What STRIVR has done is persist with the concept of VR in sports training, idealised by many but never delivered. Belch first proposed the idea to his professor, Jeremy Bailenson, in 2007 when taking a class on VR at Stanford, and six years later he returned to the idea with technology advanced enough to get the cameras rolling. It was the topic of Belch’s master thesis, and over the next two years he and Bailenson designed and developed 360-degree video capturing, followed by processing the footage into a headset for use.
Shaw saw the impact it would have on the future of sports. VR gets you closer. Closer to the practice field, closer to the stadium.
The VR revolution also has an effect for those who are less tech savvy, such as Arizona Cardinals quarterback Carson Palmer, a customer of STRIVR. Standing in his kitchen at home, VR transports him to the practice field.
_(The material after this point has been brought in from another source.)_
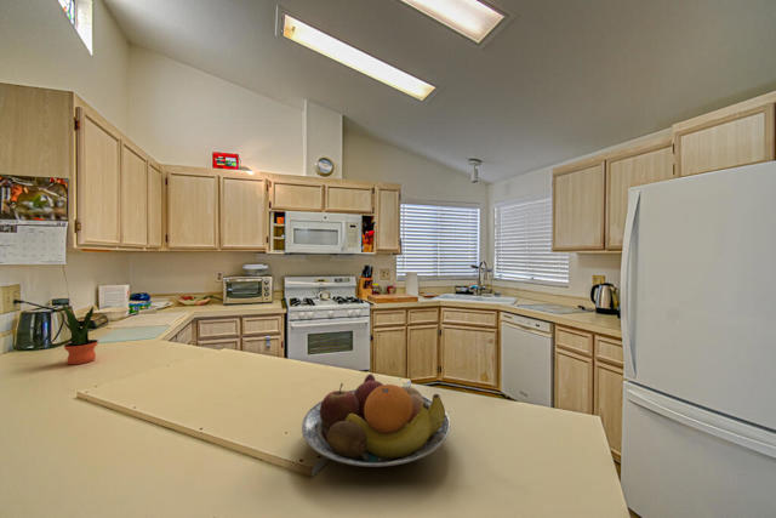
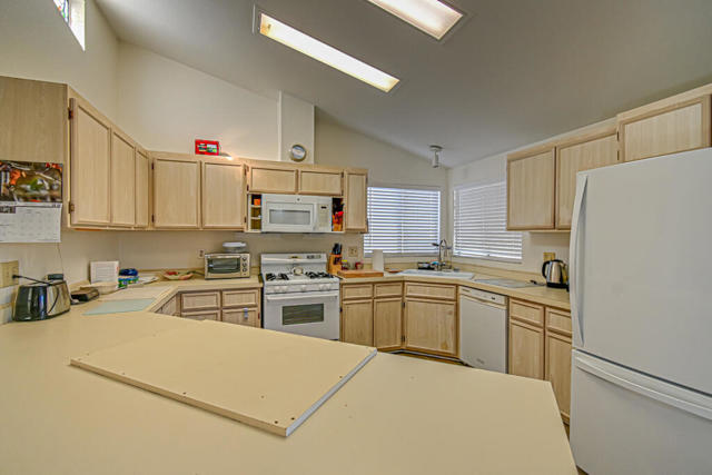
- fruit bowl [301,374,451,468]
- potted plant [61,301,99,365]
Buffalo Bills quarterback Tyrod Taylor, nine years Palmer’s junior, had the VR equipment in his dorm at training camp in August, using it to accelerate his learning. “Visualisations are key”, Belch says.
EON Sports VR, which has a partnership with Miami University, offer a package that grants the user a year’s worth of VR content – stepping into the locker room, running out of the tunnel into the stadium, practice footage – and a VR headset.
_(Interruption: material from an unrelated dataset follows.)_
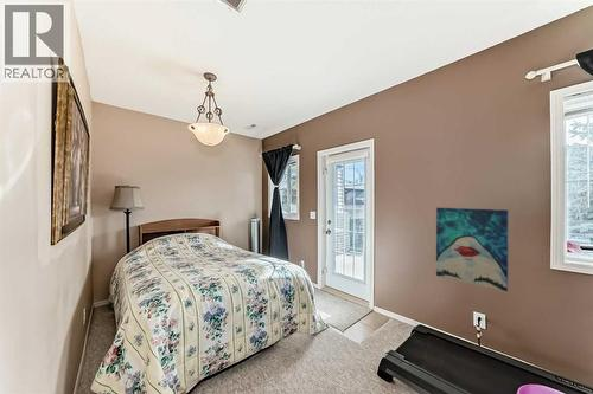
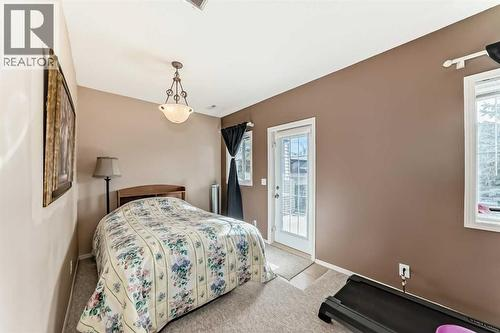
- wall art [435,206,510,293]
“This is a five-to-10 year outlook on how teams will build content for their fan base. We think the VR landscape will look a lot different next year, and then again in 2018,” says Brendan Reilly, co-founder and chief executive of EON Sports VR. The tech is already being used. At the beginning of last year’s NBA basketball season, the Golden State Warriors broadcast their opening game at the Oracle Arena against the New Orleans Pelicans in VR, and the league will stream a weekly VR game in the 2016/17 season.